Today over half of newly qualified accountants are female as are 25% of members of the ICAEW. Yet few reach the top executive roles in companies. So to see Alison Reed, FD of Marks & Spencer and one of the few remaining female finance directors in the FTSE100, included in the latest cull was a blow. Sadly she wasn’t alone – Laurel Powers-Freeling, CEO of M&S Money was included in the shuffle, as was Jean Tomlin, human resources director.
The low number of women on UK boards is not a new phenomenon. But while their representation has increased very slowly over the last decade, today only 3.7% of executive directors in the FTSE100 are women. Among non-executive directors, the imbalance is less extreme, but marked – just 11.8% are women.
The fundamental question is, of course, whether having an imbalance of gender on a board actually matters. It does – having experienced both, a board is just as imbalanced when it is made up of mostly women.
What is needed is a mix of perspectives to deal with a fast-changing world where both women and men make up the customer base. It’s just business sense. When the balance is mixed, male board directors have said women bring different perspectives and passion to business, in itself a positive contribution.
But we should not simply focus on numbers. Business needs to understand the barriers women face (that their male counterparts do not) and recognise the benefits of having a healthy, diverse board.
In his report on corporate governance, Derek Higgs identifies a strong link between good corporate governance and gender diversity in the boardroom. Women bring fresh perspectives and a different leadership to the table. As a rule, though not always, women encourage participation in power and seek to enhance the status of employees.
Women don’t tend to rely on hierarchy and position for power, as men often do, but rather use their personality, expertise and networks. As a result, women can be more effective motivators. This style of leadership is crucial in new or changing organisations. And as restructuring, cost-cutting and an emphasis on shareholder value becomes the norm, organisations need a different kind of leadership.
And yet there are several barriers that make it difficult for women to have an equal stake on boards. There is, for example, a belief among most male directors that, given time, women will ‘break through’. But if progress continues at current rates, the issue will never be resolved.
Many of our present board members also believe there are too few women qualified for the role.
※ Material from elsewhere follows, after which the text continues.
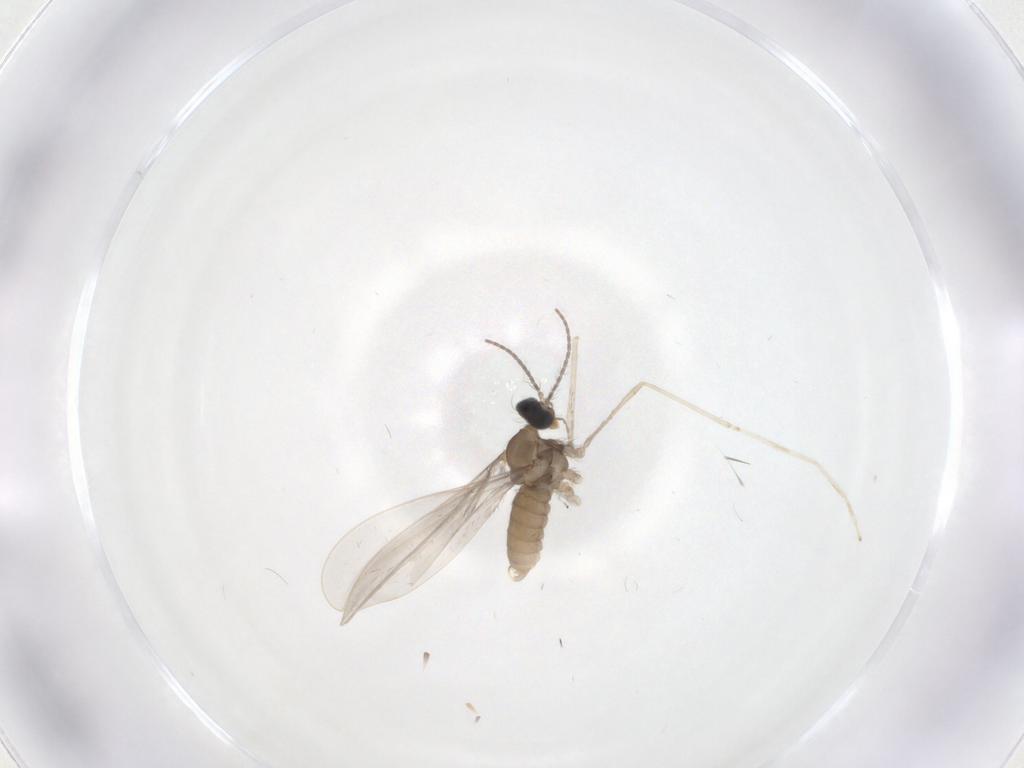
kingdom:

Yet most women in senior posts disagree. Dig beneath the surface and you find this manly concern conceals a mix of beliefs, including fears that the presence of women on boards would ‘upset’ their familiarity whether in the boardroom, in their networks or on the golf course. Put simply, many men want to keep certain areas of their life ‘women free’.
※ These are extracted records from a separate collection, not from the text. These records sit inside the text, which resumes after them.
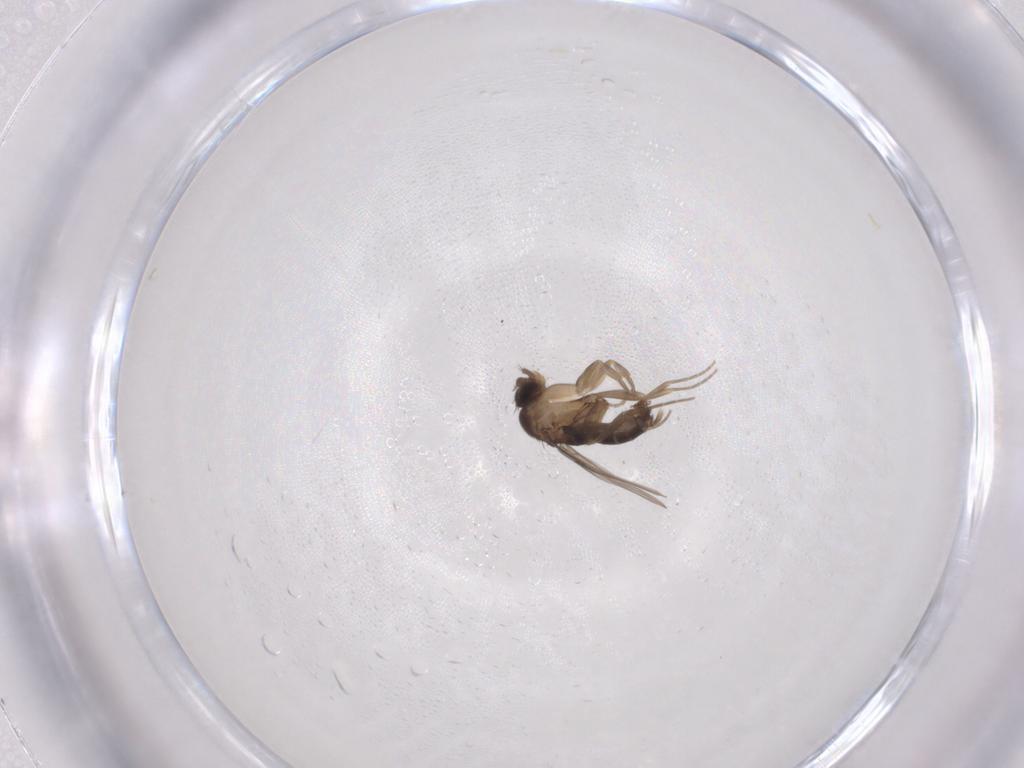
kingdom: Animalia
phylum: Arthropoda
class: Insecta
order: Diptera
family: Phoridae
There’s also a feeling that women are not interested in board service. There will always be those who don’t want to serve on boards, and this includes men as well as women, but recent research from Catalyst sponsored by PricewaterhouseCoopers found that men and women (including those with children) report equal aspirations for the top roles. In fact, female executives, including those with accountancy backgrounds, are just as likely as their male colleagues to aspire to the CEO role.
But although ambition and advancement strategy (consistently exceeding performance expectations, successfully managing others and seeking high-visibility assignments) was the same, women still face a set of cultural barriers to their advancement. These include gender-based stereotypes, a lack of role models in the upper echelons of business and exclusion from informal networks.
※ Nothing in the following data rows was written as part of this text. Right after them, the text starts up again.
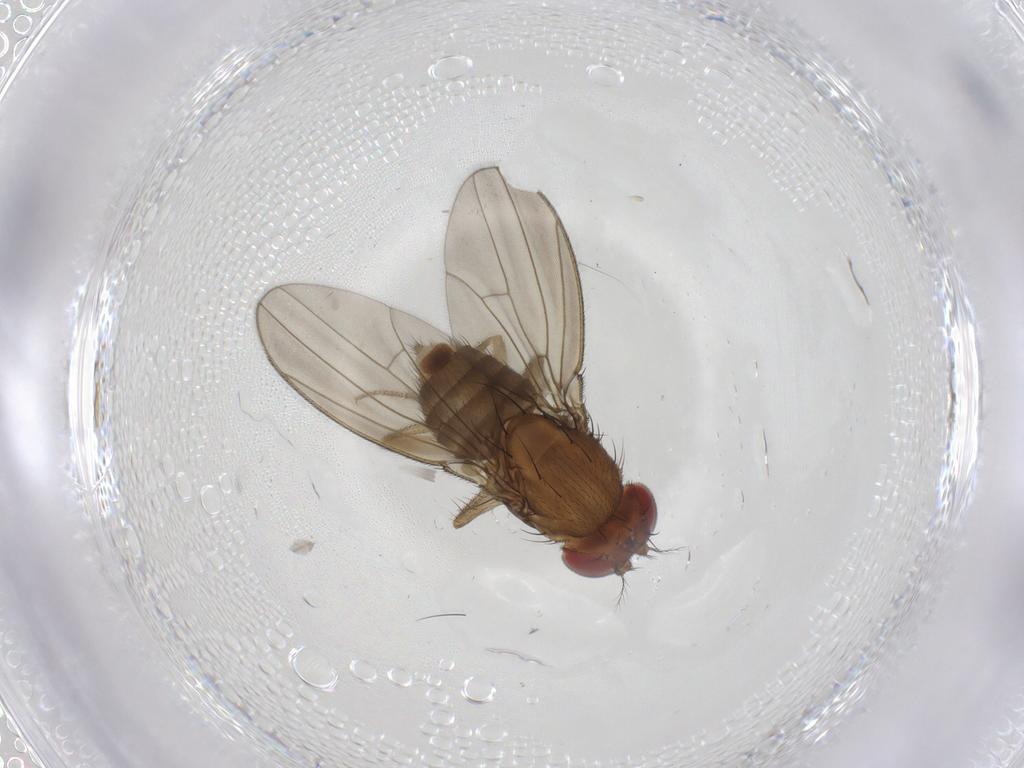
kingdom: Animalia
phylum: Arthropoda
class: Insecta
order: Diptera
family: Drosophilidae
It is true that women, as a rule, don’t tend to promote themselves and push themselves forward as much as their male counterparts, preferring to be asked. It boils down to a fundamental difference in approach. Whereas some men will have their successor in mind after six months in a role, women tend to focus more on doing a good job. It is precisely this difference that needs to be understood.
A common complaint from companies is that they can’t find women to be included in the pool of candidates when they recruit at board level. The Register of Executive and Non-Executive Women (Renew) has been set up as a headhunting service to UK businesses. Its objective is to build and develop a pool of capable women – who have board experience or potential for board service – and put them forward as candidates for board positions in both the private and public sector.
Renew’s advisory board is made up of experienced directors, chief executives and public servants. They include Fiona Driscoll, a director at Hedra plc, and Brian Patterson, chairman of the Irish Times and previously CEO of Wedgewood. Part of the board’s role is to ensure fair and impartial selection.
Renew specialises in women, but is not exclusive, and if men want to be added to the register, they simply follow the same process as the women to join.
We have used research to establish the kind of women and skills boards want – essentially candidates with leadership experience (although not necessarily in the corporate world) and an ability to see both long and short term. We have also spoken to women – both past and present members of top boards – to establish what helped them. We found, for example, that mentoring alone is no solution, nor is having a token woman on the board. We want to see more boards with a healthy balance of individuals – of both genders – who can provide business success.
Hilarie Owen is an author of leadership books, and founder of the register of executive and non-executive women (Renew).